BEGIN Source records
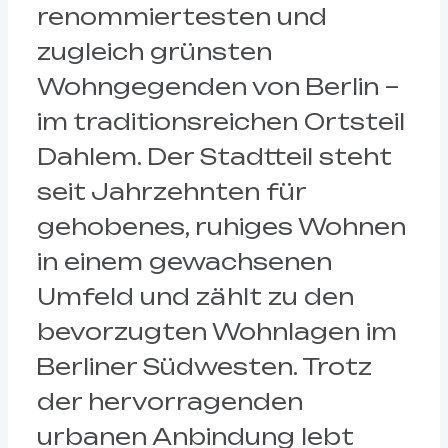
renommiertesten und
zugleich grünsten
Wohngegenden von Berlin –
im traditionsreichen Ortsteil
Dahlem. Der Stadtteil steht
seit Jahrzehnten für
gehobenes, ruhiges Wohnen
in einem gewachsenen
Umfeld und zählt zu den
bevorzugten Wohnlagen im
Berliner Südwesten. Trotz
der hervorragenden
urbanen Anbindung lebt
END Source records
### Work instructions
Swap "Dahlem" for "Zehlendorf" in the lines of text from the material above, and keep everything else unchanged. Leave the picture out of your answer.

### Response
renommiertesten und
zugleich grünsten
Wohngegenden von Berlin –
im traditionsreichen Ortsteil
Zehlendorf. Der Stadtteil steht
seit Jahrzehnten für
gehobenes, ruhiges Wohnen
in einem gewachsenen
Umfeld und zählt zu den
bevorzugten Wohnlagen im
Berliner Südwesten. Trotz
der hervorragenden
urbanen Anbindung lebt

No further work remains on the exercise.